On a personal note, my first paper in the medical literature (a phrase that I learnt from her for the first time) was because of her suggestion to me to write up a case report and guide me through all of it (PMID: 8300182). I have written and edited a fair amount over the past 3 decades, and it is to her that I owe much for my foray into medical writing. For this and other reasons, for the past 20 years, it was my routine to call her up on September 5 to wish her for ‘Teachers’ Day’; her response was invariably ‘I was expecting your call’, and we would then chat for about one hour.
In 1993, we were seeing a case, and we disagreed about the diagnosis (of an ovarian tumour). A day later, we learnt that it was I who was correct. Most people would have been unhappy at this, but not SCK. She proudly told all and sundry about how her student had overtaken her, even if only momentarily. That was evidence that she was teaching her students to think and analyse, and she was delighted.
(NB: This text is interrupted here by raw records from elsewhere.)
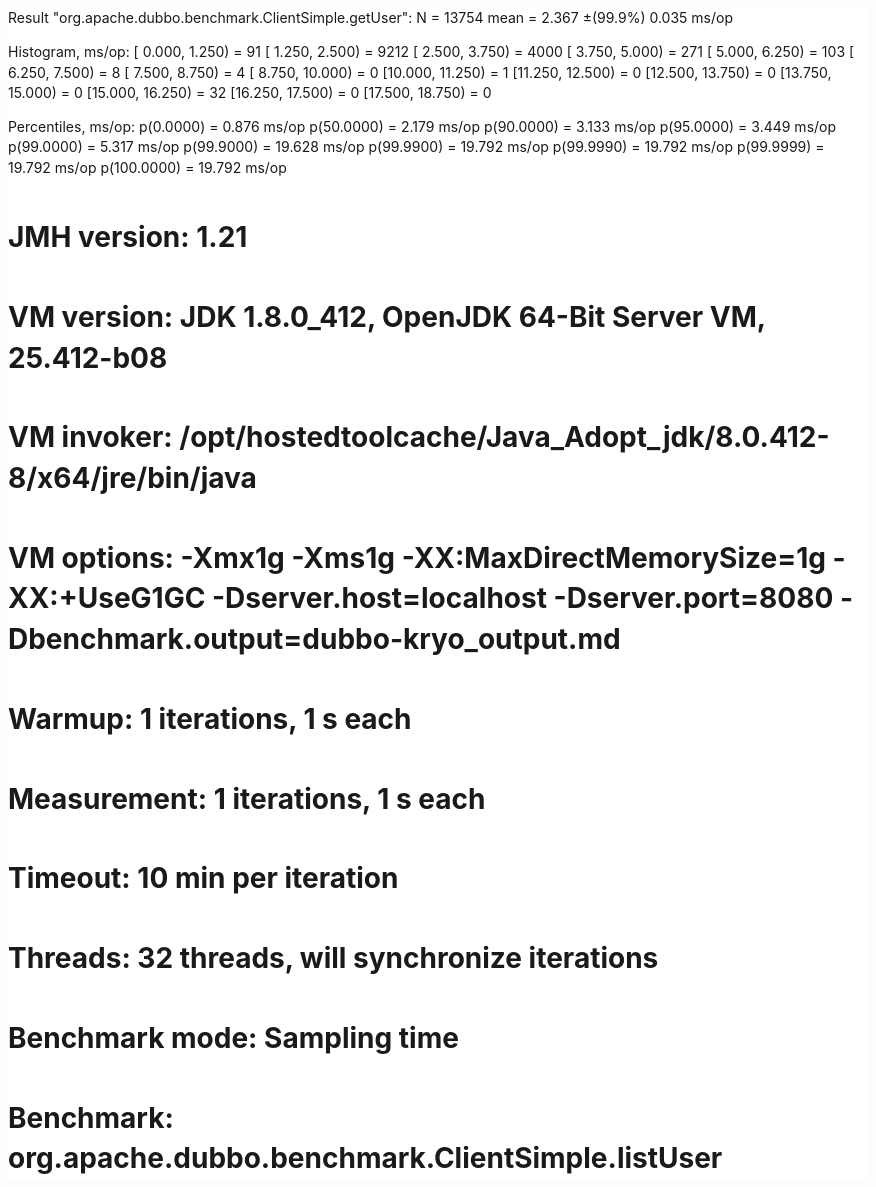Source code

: Result "org.apache.dubbo.benchmark.ClientSimple.getUser":
  N = 13754
  mean =      2.367 ±(99.9%) 0.035 ms/op

  Histogram, ms/op:
    [ 0.000,  1.250) = 91 
    [ 1.250,  2.500) = 9212 
    [ 2.500,  3.750) = 4000 
    [ 3.750,  5.000) = 271 
    [ 5.000,  6.250) = 103 
    [ 6.250,  7.500) = 8 
    [ 7.500,  8.750) = 4 
    [ 8.750, 10.000) = 0 
    [10.000, 11.250) = 1 
    [11.250, 12.500) = 0 
    [12.500, 13.750) = 0 
    [13.750, 15.000) = 0 
    [15.000, 16.250) = 32 
    [16.250, 17.500) = 0 
    [17.500, 18.750) = 0 

  Percentiles, ms/op:
      p(0.0000) =      0.876 ms/op
     p(50.0000) =      2.179 ms/op
     p(90.0000) =      3.133 ms/op
     p(95.0000) =      3.449 ms/op
     p(99.0000) =      5.317 ms/op
     p(99.9000) =     19.628 ms/op
     p(99.9900) =     19.792 ms/op
     p(99.9990) =     19.792 ms/op
     p(99.9999) =     19.792 ms/op
    p(100.0000) =     19.792 ms/op


# JMH version: 1.21
# VM version: JDK 1.8.0_412, OpenJDK 64-Bit Server VM, 25.412-b08
# VM invoker: /opt/hostedtoolcache/Java_Adopt_jdk/8.0.412-8/x64/jre/bin/java
# VM options: -Xmx1g -Xms1g -XX:MaxDirectMemorySize=1g -XX:+UseG1GC -Dserver.host=localhost -Dserver.port=8080 -Dbenchmark.output=dubbo-kryo_output.md
# Warmup: 1 iterations, 1 s each
# Measurement: 1 iterations, 1 s each
# Timeout: 10 min per iteration
# Threads: 32 threads, will synchronize iterations
# Benchmark mode: Sampling time
# Benchmark: org.apache.dubbo.benchmark.ClientSimple.listUser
She also knew when to pull up a student. In September 1995, I made an egregious error on a thyroid fine needle aspirate. SCK learnt of it at the frozen section evaluation of the specimen and gave me a blasting as I had never received before. A few days later (on my birthday!), she saw the paraffin sections, and to my misfortune, she and I were reporting together. When she saw the error, she gave me a firing that was worse than what I had gone through earlier. Clearly, she was not aware of the concept of double jeopardy, in which a person cannot be accused twice of the same crime.
She had no recollection of the earlier incident. …she was truly absent-minded!